Il n'y a aucune solution évidente à ce problème et la coopération internationale est très importante. C'est pourquoi le Brésil a pris part à des initiatives au sein du Mercosur notamment pour la mise en oeuvre d'un Registre commun d'acheteurs et de vendeurs d'armes à feu, ainsi qu'au sein de l'Organisation des états américains où notre pays a pris part aux négociations sur la production et le trafic illicites des armes légères. Nous sommes satisfaits de l'issue des négociations de Vienne sur le Protocole contre la fabrication et le trafic illicites d’ armes à feu. Ce Protocole ne peut être isolé d'un contexte plus global d'intervention. A cet effet, le programme d'action qui sera adopté doit être équilibré et consensuel afin de garantir son applicabilité. Nous recommandons notamment la création d'un mécanisme de suivi multilatéral des mesures contenues dans le programme d'action. Nous proposons enfin que le
9 juillet soit retenu comme journée mondiale de la lutte contre le commerce illicite des armes légères et de petit calibre.
M. NASSIR ABDULAZIZ AL-NASSER, Qatar (au nom de la Ligue des Etats arabes) : Les pays arabes ont contribué activement aux travaux préparatoires de cette Conférence et souhaitent réaffirmer qu’il est important que cette Conférence ne traite que du trafic illicite des petites armes et ne dépasse pas son mandat tel que défini par l’Assemblée générale. Deuxièmement, les pays arabes accordent une grande importance au processus de désarmement concernant les armes conventionnelles et les armes nucléaires et réitèrent leur attachement aux priorités fixées dans les autres enceintes de désarmement. En troisième lieu, sachant que de nombreux conflits trouvent leur origine dans les occupations étrangères et dans les situations post-coloniales, les Etats arabes souhaitent que, dans le préambule du programme d’action, référence soit faite aux sources des conflits. Le document final doit également inclure le droit de légitime défense nationale tel que mentionné à l’Article 51 de la Charte ainsi que le droit à l’autodétermination.
M. JULI MINOVES-TRIQUEL, Ministre des affaires étrangères de la Principauté d'Andorre : Les armes légères et de petit calibre ont eu un impact de plus en plus important sur les situations de conflit qui continuent de se développer dans le monde et les chiffres ne peuvent nous laisser indifférents dans la mesure où
500 millions d'armes légères continuent de circuler dans le monde et où elles ont coûté la vie à plus de 4 millions de civils depuis 1990. Il importe donc que le programme d'action qui sera adopté au terme de cette rencontre reflète notre ferme volonté à prendre des mesures à l'échelle nationale, régionale et mondiale.
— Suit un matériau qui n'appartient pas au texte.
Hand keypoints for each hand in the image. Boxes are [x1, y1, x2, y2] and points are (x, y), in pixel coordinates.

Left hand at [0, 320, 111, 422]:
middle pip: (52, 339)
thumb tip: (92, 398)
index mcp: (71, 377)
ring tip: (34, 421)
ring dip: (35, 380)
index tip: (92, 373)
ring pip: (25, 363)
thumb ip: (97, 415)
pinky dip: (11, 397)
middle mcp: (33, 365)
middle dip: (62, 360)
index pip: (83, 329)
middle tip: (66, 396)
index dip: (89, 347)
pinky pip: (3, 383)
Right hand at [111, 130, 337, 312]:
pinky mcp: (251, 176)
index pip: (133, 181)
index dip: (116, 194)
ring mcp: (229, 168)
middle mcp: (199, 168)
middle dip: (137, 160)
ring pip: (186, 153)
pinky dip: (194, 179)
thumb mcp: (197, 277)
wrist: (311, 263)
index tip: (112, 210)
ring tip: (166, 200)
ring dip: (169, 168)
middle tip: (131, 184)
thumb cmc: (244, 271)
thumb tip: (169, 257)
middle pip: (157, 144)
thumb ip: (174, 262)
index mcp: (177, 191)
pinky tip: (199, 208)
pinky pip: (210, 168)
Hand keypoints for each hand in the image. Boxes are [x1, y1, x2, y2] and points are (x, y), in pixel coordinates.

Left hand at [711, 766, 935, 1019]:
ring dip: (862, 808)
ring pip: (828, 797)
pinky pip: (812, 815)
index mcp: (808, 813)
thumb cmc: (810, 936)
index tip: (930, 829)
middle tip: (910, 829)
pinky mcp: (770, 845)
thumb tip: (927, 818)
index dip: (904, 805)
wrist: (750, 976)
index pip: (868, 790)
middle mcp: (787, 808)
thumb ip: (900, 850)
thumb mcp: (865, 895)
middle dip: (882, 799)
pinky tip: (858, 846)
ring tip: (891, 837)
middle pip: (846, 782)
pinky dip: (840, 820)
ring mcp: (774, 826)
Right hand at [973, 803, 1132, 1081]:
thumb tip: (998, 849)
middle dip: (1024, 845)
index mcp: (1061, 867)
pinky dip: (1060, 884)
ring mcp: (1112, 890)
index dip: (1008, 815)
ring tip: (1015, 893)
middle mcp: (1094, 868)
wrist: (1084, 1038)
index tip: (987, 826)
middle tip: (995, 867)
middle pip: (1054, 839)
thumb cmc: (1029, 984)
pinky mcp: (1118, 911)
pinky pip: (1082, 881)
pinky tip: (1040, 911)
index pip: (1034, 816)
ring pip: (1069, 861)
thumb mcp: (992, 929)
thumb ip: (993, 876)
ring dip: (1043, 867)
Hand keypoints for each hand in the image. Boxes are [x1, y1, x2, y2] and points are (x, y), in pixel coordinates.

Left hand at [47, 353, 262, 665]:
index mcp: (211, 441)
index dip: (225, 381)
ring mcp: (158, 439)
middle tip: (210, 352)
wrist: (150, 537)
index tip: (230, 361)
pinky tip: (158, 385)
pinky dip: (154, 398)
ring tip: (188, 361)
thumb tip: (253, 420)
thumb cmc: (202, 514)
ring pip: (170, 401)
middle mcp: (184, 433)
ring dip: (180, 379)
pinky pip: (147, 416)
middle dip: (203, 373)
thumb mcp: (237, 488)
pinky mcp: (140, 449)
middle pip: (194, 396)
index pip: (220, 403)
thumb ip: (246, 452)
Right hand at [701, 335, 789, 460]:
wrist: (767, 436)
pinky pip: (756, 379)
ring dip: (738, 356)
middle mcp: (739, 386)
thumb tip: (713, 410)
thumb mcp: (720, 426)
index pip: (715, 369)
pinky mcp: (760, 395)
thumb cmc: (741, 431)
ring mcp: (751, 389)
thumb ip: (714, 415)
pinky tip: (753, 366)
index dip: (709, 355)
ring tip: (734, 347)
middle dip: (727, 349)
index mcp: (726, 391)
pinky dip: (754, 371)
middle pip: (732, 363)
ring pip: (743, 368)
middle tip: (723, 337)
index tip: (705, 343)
Ces mesures devront concerner le contrôle et le suivi de la production des armes, le traçage, le marquage ainsi que la coopération internationale en matière de suivi des recommandations et décisions. Nous avons pour notre part déjà financé des initiatives de collecte d'armes en Albanie en 1998 ainsi qu'une exposition organisée conjointement par l'UNICEF et le Département des affaires de désarmement en 1999. Nous pensons enfin que l'éducation à la paix peut être une voie à privilégier dans la lutte contre la prolifération et le commerce illicite des armes légères.